要做什么
从含有“Going by the body and”的那一行开始，到含有“Answer: approximately 90°”的那一行结束，这两行也算在内。把这几行排成编号列表，空行不要。

给出的内容
---+---
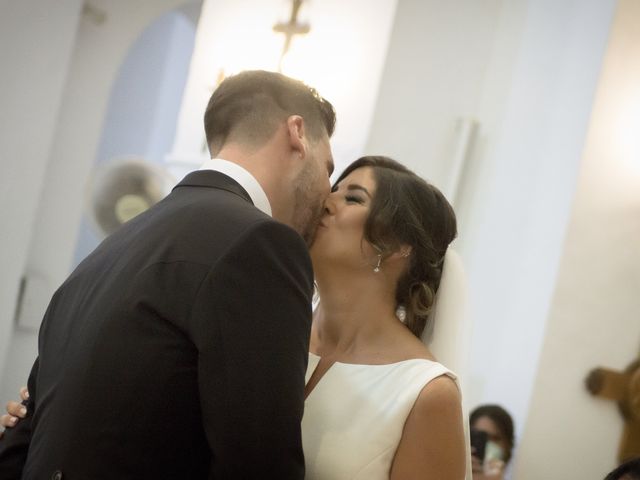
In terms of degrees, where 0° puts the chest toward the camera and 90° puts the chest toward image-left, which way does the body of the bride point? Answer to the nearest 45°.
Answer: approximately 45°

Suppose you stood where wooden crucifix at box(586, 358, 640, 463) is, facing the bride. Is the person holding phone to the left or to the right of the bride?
---+---
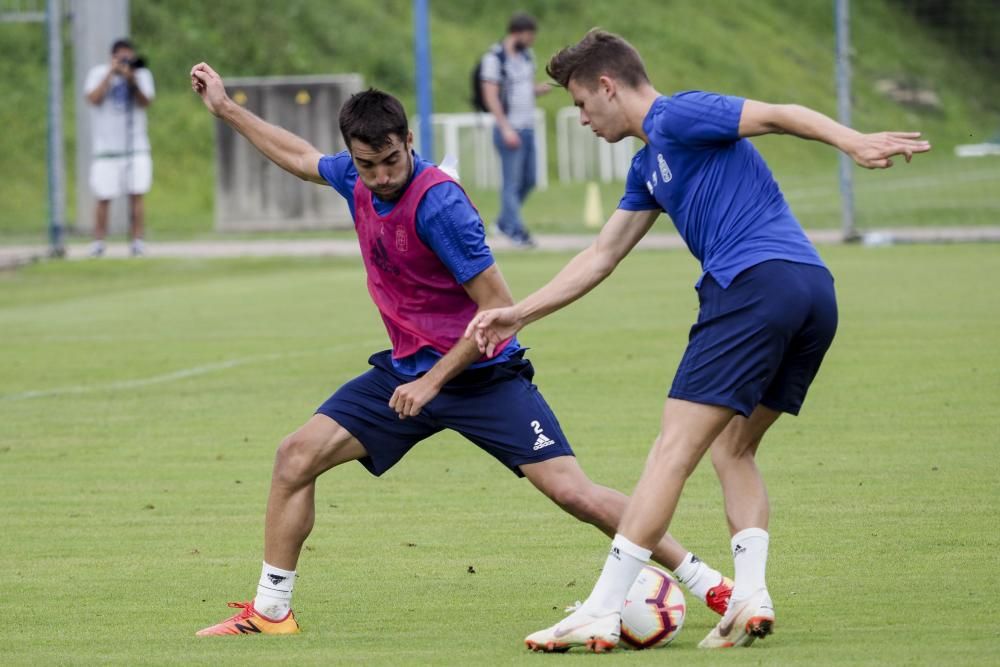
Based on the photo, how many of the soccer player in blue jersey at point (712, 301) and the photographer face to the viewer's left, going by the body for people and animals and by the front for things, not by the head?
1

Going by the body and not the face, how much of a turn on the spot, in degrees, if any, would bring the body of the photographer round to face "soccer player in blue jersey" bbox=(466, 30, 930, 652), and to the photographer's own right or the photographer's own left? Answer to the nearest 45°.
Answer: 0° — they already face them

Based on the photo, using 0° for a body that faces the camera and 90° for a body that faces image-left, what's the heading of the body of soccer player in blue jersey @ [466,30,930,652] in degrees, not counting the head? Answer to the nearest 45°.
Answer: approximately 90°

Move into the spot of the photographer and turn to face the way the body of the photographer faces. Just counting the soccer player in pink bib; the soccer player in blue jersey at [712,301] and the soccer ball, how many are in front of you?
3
---+---
参考答案
1. Going by the body and not the face, how much of a turn on the spot, in degrees, if any, would bring the body of the photographer round to face "soccer player in blue jersey" bbox=(466, 30, 930, 652), and to the photographer's own right or the photographer's own left? Answer to the nearest 45°.
2. Answer: 0° — they already face them
3. Based on the photo, using 0° for a body that faces the camera and 90° for a body that faces image-left, what's the heading of the body of soccer player in blue jersey @ [466,30,930,652] in degrees, not counting the head? Answer to the nearest 45°.
4. Answer: approximately 90°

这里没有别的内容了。